Determining safety stock in the presence of stochastic lead time and demand, Eppen, G. D., & Martin, R. K. (1988). Management Science, 34(11), 1380-1390. This paper seeks to determine the safety stock particularly in the stochastic demand and lead time. The study considered safety stock setting problem when using random variables of lead time and demand.
Some stochastic inventory models with deterministic variable lead time, Hariga, M., & Ben-Daya, M. (1999). European Journal of Operational Research, 113(1), 42-51. This paper presents a discussion regarding the optimal reduction in the supply chain lead time period. The study developed a model with partial and complete information regarding lead time demand distribution. The study analyzed periodic reviews and classical continuous models that comprise of a mixture stochastic model.
Sole versus dual sourcing in stochastic lead–time (s, Q) inventory models, Ramasesh, R. V., Ord, J. K., Hayya, J. C., & Pan, A. (1991). Management science, 37(4), 428-443. This paper presents the analysis of dual sourcing with regard to outweighing the rise in the order cost. The authors present that when there is uncertainty in the supply lead time, the simultaneous supply chain from dual sources helps in saving the ordering cost and the inventory holding.
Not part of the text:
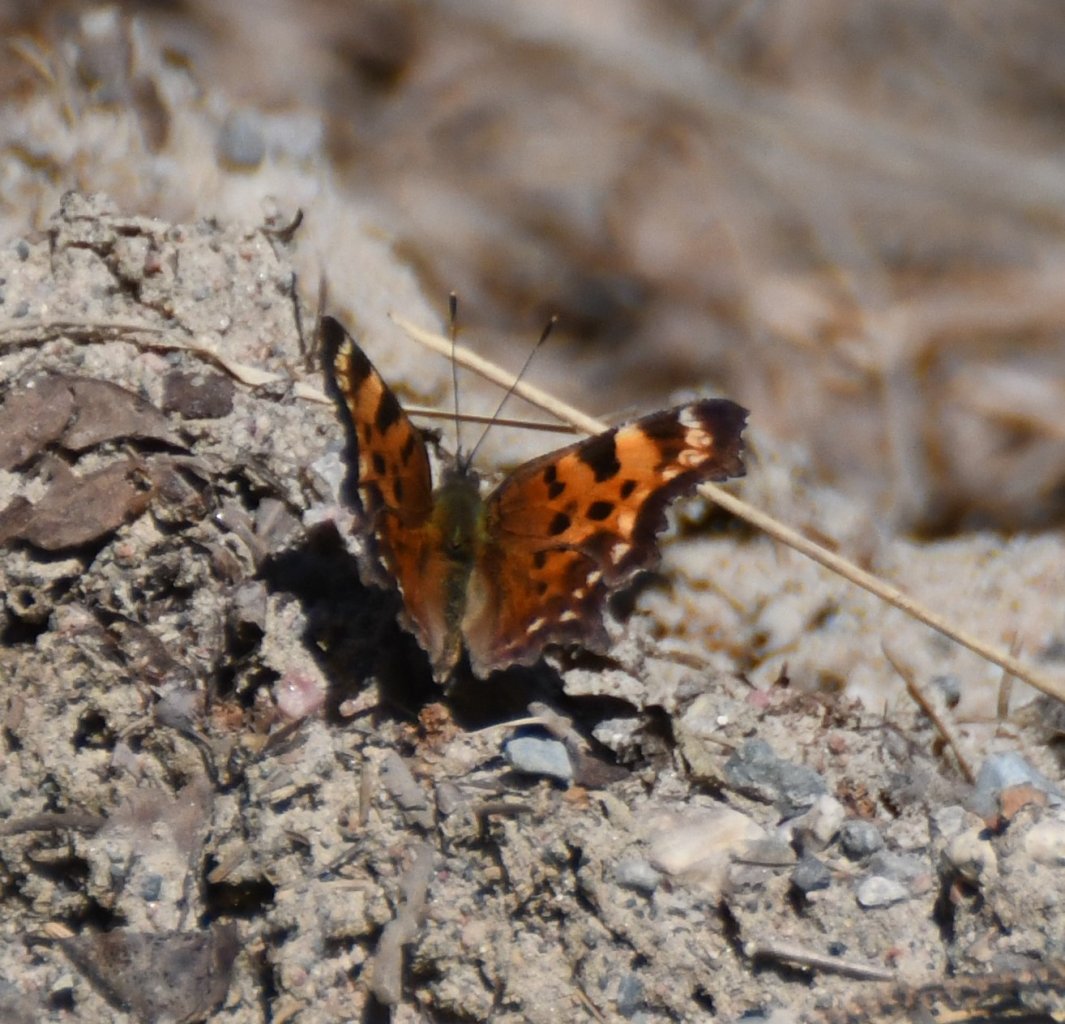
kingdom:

Integrated vendor–buyer cooperative models with stochastic demand in controllable lead time, Ouyang, L. Y., Wu, K. S., & Ho, C. H. (2004). International Journal of Production Economics, 92(3), 255-266. This article discusses an integrated single-vendor single-buyer integrated production inventory model. The study was based on the assumption that lead time demand is stochastic and deterministic. The paper demonstrated the benefits of the integration model in the supply chain environment.